Comment by netdevphoenix

4 days ago

The irony of this is that you rely on strangers for critical stuff like ensuring you don't get electrocuted or burned at home or even ensuring that the water that you drink won't make you ill or that your car is a good enough condition to not lead you to a fatal crash. Any of these affects your close relatives. What makes education different?

I think there's a broad perception that education professionals are ideologically captured by the left. It's hard to know how true this is, but individuals like "libsoftiktok" have made a career out of stoking that fire.

Also, unlike your other examples of strangers working on things, there's not really a feedback loop of review and rework where mistakes can be corrected. If your child gets a bad education, that's time lost that's really hard to recover and can set them back for life.

Edit: To add, the "ideological capture" perception is important because of what education is. When you're dealing with an electrician, it doesn't matter who they vote for because electricity works the same way regardless. Teachers don't just regurgitate information but promote a set of values and expectations in their classroom so their personal opinions can matter a lot. And that's not even getting into teachers who explicitly try to teach students their worldview.

It's not different.

If the water you drink is having problems, you'd have campaigns over it, protests, people trying to get it resolved and potentially lawsuits. People would band together to do whatever they could to fix the problem that they see.

Education is seeing the exact same thing. Parents see a lot of problems. They are going to school board and council meetings, people are campaigning on solving the issue and people are taking whatever measures are in their power to fix it...like home schooling.

When people see problems, they want to fix them. It's exactly the same thing.

  • Exactly right. Plenty of people have in-home systems to bring their municipal water to the quality that they want (e.g. filters, softeners). Many more even have wells because there is no municipal water.

    Many people research safety ratings before purchasing a car as a proxy for how reliable a given manufacturer is at ensuring good outcomes in a crash.
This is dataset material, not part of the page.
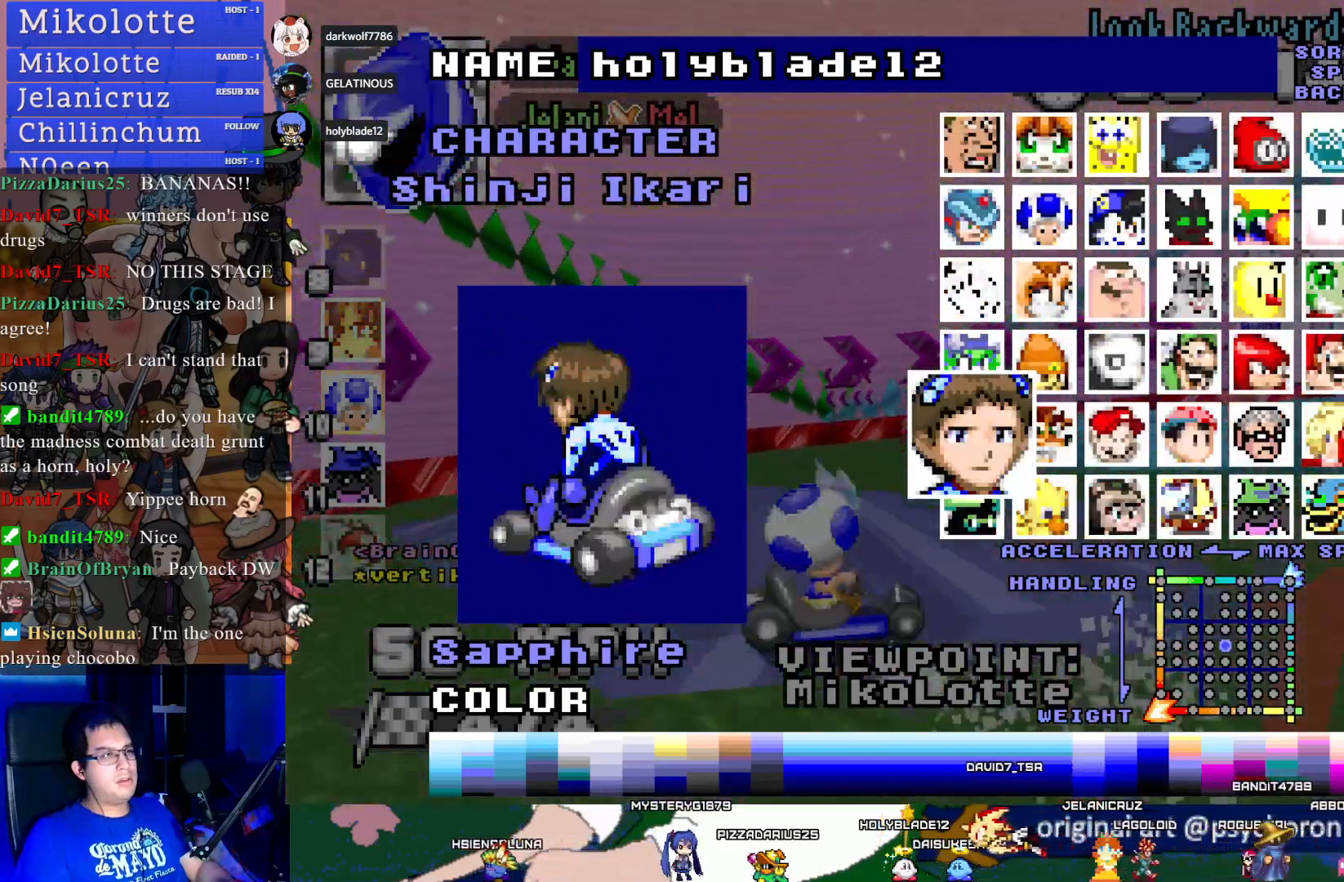
{"buttons": [], "left_stick": "center", "right_stick": "center", "events": [[383, "DPAD_DOWN", "down"], [500, "DPAD_DOWN", "up"]]}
It's really not that different.

I have some friends who live in area with the bad water quality... They end up drinking/cooking with store-bought water, instead of city-provided one from the tap.

When I need electrician/plumber/general contractor/etc..., I choose one based on recommendations and reviews.
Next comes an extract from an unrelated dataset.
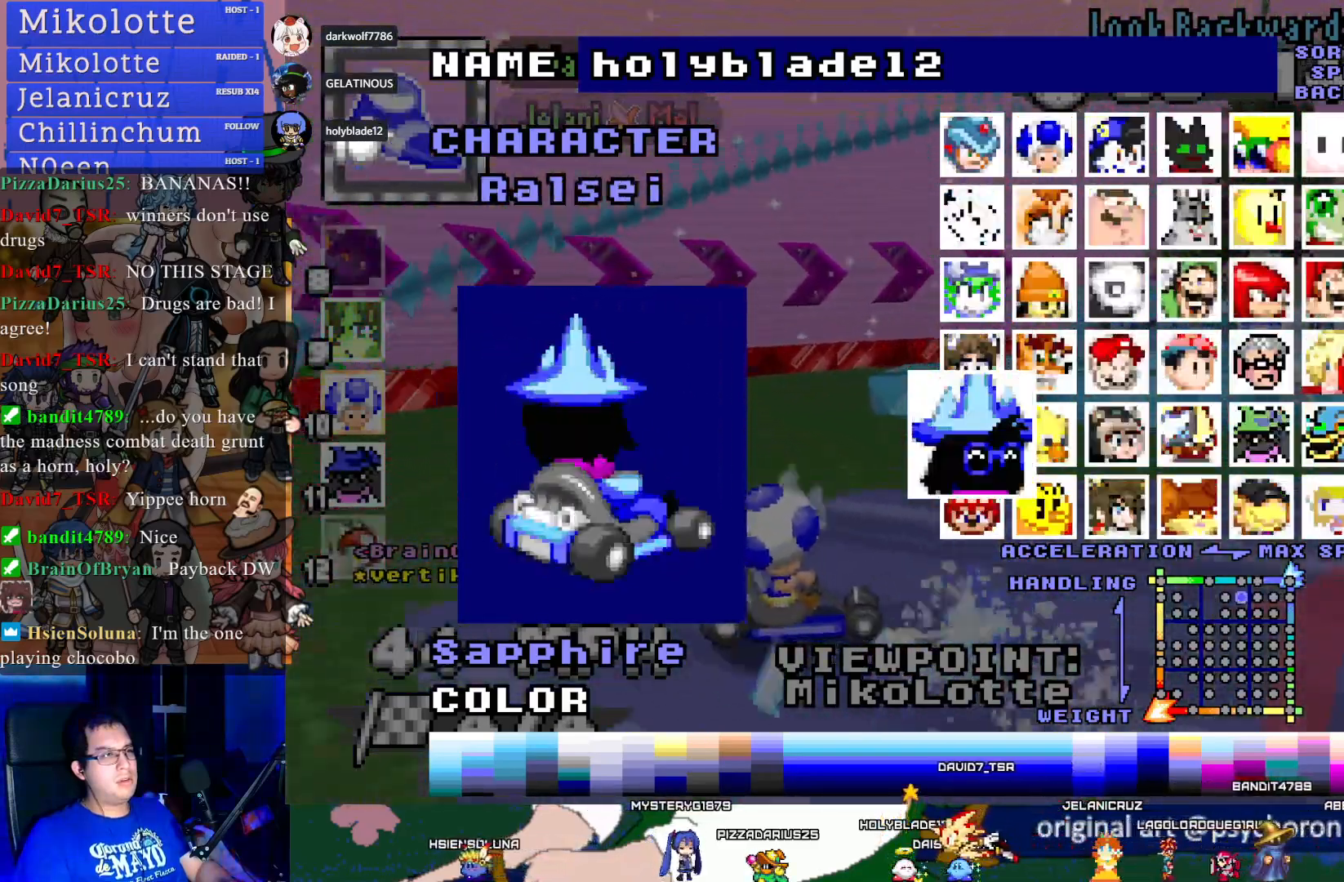
{"buttons": ["DPAD_DOWN"], "left_stick": "center", "right_stick": "center", "events": [[383, "DPAD_DOWN", "down"]]}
If you know (say from conversations with other parents) that your local school is bad, why would you send your kids there? It is like choosing an electrician with bad reviews only because their office is next door to you, or living in bad-water area, drinking city water and getting sick every week.
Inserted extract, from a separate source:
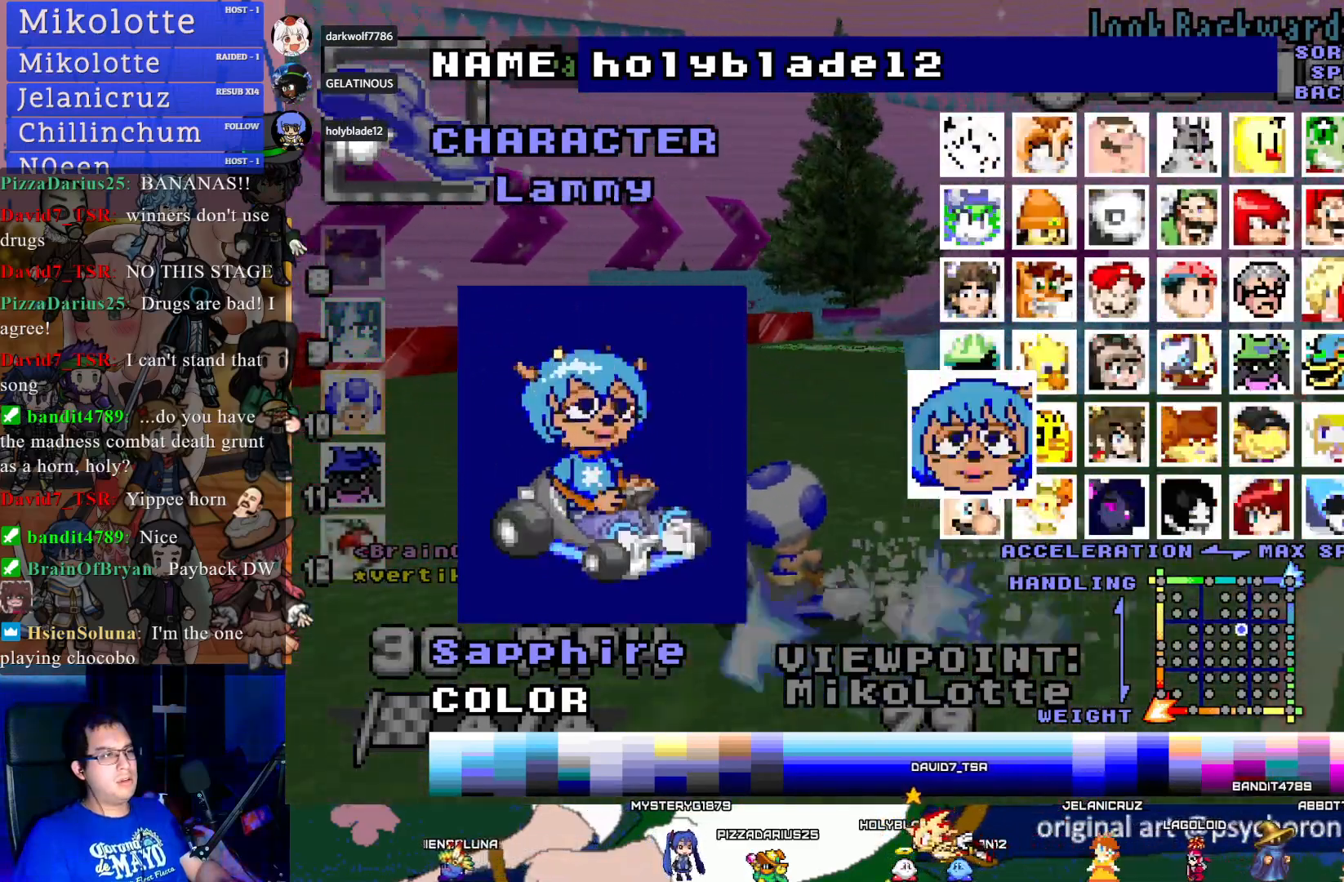
{"buttons": [], "left_stick": "center", "right_stick": "center", "events": [[33, "DPAD_DOWN", "up"]]}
The cost and timeline to evaluate quality is completely different; I can get multiple opinions for my possessions, and utilities are fairly objective to evaluate (and the cost to do so is small relative to the scale of the operation).

Schools are limited for choice, expert evaluation is limited, outcomes are potentially unclear... That's before you get into issues with the politics of a teacher or problem students.

  • > outcomes are potentially unclear

    Same is true for home schooling

    • some people feel better when they think they're in control, despite the fact that the outcome could be even worse. The ability to have control gives the reassurance that the outcome is going to be acceptable (without evidence).